Why XAML makes System.Configuration and Enterprise Library Configuration obsolete
It may seem unrelated, but if you haven’t read Fowler’s article on DSLs (from Google cache if it’s down like now), please do so now. It will help you understand why XAML goes far beyond WPF and presentation.
Configuration is typically nothing more than a DSL (external DSL in Fowler’s terms) that serves to setup the variable parts of a certain runtime library or framework. For example, while a logging framework has many “static” or invariant components (i.e. logging “pipeline” execution, interaction between components, registration of variable components, etc.), there are variable parts which determine the runtime behavior, such as concrete trace listeners attached to given trace sources, the specific file a file listener will write to, and so on.
With careful API design, manipulating the actual runtime classes wouldn’t be significantly different than manipulating its corresponding configuration classes or files. Your API is already a sort of DSL for your domain. For example, system.diagnostics can contain the definition of trace sources:
<source name="TraceTest" switchName="SourceSwitch" switchType="System.Diagnostics.SourceSwitch" >
<listeners>
<add name="console" />
<remove name ="Default" />
</listeners>
</source>
To achieve the same using the corresponding runtime classes, you would write:
TraceSource source = newTraceSource("TraceTest");
source.Switch = newSourceSwitch("SourceSwitch");
source.Listeners.Add(newConsoleTraceListener());
source.Listeners.Remove("Default");
Note how close the two are. All you need is a good object (de)serialization format and you can go straight from the external DSL (“config” file) to the runtime objects without any intermediate representation. This wasn’t possible before with .NET 1.x and 2.0 due to the lack of extensibility of the XmlSerializer and its excesive (IMO wrong) focus as a generic XML Schema <-> object converter (pretty much an unattainable goal if you want full fidelity both ways) and a webservices-only feature.
XAML, on the other hand, was thought from the beginning as a fully extensible object serialization format.
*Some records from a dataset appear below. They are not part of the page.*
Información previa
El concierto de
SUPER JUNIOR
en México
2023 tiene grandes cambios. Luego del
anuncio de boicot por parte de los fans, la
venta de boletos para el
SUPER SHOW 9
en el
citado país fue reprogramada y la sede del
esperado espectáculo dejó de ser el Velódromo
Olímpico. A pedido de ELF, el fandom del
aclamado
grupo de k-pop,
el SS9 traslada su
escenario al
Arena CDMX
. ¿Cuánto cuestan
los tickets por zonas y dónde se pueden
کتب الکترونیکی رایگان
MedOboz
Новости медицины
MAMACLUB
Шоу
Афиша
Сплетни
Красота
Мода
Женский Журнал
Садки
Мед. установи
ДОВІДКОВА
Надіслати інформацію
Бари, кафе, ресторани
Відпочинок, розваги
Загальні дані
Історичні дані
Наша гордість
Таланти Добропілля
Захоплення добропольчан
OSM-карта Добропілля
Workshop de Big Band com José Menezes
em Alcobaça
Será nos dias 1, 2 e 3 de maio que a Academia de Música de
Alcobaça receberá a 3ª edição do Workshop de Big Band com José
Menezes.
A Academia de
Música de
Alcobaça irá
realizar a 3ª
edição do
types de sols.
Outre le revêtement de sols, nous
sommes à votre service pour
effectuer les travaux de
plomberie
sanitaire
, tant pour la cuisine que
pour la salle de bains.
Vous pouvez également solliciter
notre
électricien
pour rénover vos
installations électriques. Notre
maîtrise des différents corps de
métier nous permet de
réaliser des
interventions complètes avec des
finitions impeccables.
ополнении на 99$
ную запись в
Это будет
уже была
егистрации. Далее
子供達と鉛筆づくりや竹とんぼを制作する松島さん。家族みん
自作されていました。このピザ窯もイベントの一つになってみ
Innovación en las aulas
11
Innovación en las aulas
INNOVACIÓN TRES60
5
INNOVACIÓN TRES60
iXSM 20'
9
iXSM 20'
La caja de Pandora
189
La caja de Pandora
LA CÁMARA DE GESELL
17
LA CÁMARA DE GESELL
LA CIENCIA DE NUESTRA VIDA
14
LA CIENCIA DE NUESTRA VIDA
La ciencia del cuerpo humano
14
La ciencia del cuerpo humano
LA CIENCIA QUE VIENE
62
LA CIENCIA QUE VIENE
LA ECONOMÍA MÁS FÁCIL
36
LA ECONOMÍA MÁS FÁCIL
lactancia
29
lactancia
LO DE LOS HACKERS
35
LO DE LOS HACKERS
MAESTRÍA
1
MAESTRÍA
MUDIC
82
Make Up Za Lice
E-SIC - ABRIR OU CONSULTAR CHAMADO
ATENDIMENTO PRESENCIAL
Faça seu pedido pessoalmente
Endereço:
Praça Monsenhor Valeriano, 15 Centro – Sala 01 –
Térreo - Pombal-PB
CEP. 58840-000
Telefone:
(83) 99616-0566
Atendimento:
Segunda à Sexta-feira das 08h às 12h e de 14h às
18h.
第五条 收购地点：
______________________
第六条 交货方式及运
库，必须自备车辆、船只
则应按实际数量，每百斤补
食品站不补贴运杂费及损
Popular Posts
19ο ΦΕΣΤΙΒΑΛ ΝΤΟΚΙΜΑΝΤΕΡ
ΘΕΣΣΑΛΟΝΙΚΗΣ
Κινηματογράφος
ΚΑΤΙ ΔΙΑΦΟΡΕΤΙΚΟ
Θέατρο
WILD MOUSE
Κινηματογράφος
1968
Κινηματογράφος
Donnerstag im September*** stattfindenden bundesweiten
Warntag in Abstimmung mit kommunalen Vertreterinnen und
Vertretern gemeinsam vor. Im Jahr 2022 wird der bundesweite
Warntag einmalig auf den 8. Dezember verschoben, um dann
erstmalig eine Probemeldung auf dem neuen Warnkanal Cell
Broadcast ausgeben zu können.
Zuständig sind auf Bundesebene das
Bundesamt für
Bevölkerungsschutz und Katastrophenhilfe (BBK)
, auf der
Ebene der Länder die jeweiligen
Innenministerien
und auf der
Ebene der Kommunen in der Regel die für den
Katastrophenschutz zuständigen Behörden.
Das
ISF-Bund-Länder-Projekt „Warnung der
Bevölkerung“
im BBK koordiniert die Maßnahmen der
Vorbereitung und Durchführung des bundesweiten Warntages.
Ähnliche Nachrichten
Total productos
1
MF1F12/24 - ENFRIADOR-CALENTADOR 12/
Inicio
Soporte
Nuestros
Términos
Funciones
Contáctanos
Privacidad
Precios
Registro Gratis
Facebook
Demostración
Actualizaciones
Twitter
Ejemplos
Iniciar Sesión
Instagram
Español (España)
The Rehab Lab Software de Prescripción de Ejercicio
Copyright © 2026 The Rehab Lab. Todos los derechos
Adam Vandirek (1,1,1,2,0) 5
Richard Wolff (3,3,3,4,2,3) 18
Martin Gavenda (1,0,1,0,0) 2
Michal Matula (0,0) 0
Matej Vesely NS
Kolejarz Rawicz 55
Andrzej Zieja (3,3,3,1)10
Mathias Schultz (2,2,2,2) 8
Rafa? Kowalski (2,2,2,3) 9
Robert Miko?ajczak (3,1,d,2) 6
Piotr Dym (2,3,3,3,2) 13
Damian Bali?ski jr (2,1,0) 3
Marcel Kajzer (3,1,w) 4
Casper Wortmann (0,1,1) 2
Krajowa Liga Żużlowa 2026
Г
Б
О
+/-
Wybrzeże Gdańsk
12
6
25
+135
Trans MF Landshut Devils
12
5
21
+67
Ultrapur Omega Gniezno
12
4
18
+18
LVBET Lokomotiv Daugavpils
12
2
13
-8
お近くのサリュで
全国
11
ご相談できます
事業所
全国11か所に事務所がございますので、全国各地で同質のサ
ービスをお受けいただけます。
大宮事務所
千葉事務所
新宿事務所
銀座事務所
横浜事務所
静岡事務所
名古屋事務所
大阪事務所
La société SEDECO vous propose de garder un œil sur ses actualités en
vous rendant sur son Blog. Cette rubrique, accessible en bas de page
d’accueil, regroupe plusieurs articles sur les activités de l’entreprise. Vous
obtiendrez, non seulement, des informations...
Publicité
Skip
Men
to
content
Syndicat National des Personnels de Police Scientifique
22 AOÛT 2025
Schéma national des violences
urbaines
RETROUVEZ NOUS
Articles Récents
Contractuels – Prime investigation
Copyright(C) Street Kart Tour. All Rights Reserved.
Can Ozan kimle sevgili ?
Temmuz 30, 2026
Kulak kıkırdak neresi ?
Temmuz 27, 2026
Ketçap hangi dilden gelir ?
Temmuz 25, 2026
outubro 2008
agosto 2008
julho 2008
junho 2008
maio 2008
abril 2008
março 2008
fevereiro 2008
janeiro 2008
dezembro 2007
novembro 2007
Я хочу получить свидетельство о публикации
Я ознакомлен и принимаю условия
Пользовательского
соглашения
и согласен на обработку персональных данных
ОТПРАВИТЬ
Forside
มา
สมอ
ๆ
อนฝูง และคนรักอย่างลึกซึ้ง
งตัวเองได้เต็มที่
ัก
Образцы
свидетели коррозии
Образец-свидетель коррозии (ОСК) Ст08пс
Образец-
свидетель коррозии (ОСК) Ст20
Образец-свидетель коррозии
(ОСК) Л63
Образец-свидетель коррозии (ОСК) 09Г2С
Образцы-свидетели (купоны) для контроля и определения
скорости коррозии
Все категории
With it, it’s quite easy to achieve what’s shown above, straight from the domain/runtime classes. One possible XAML syntax for the TraceSource example could be:
<TraceSource Name="TraceTest">
<TraceSource.Switch>
<SourceSwitch Name="SourceSwitch"/>
</TraceSource.Switch>
<TraceSource.Listeners>
<ConsoleTraceListener />
</TraceSource.Listeners>
</TraceSource>
(this wouldn’t work with current diagnostics classes)
You end up having executable models :)
The only requirement to enable XAML serialization on your classes is to provide a public parameterless constructor, and public read/write properties for the stuff you want to get serialized. Validation can be done after deserialization by implementing System.ComponentModel.ISupportInitialize.
So, why would you want to develop and maintain a DSL/configuration model for your domain classes ever again?
And XAML is a v1 release, so I can only expect it to get better, more flexible and powerful over time.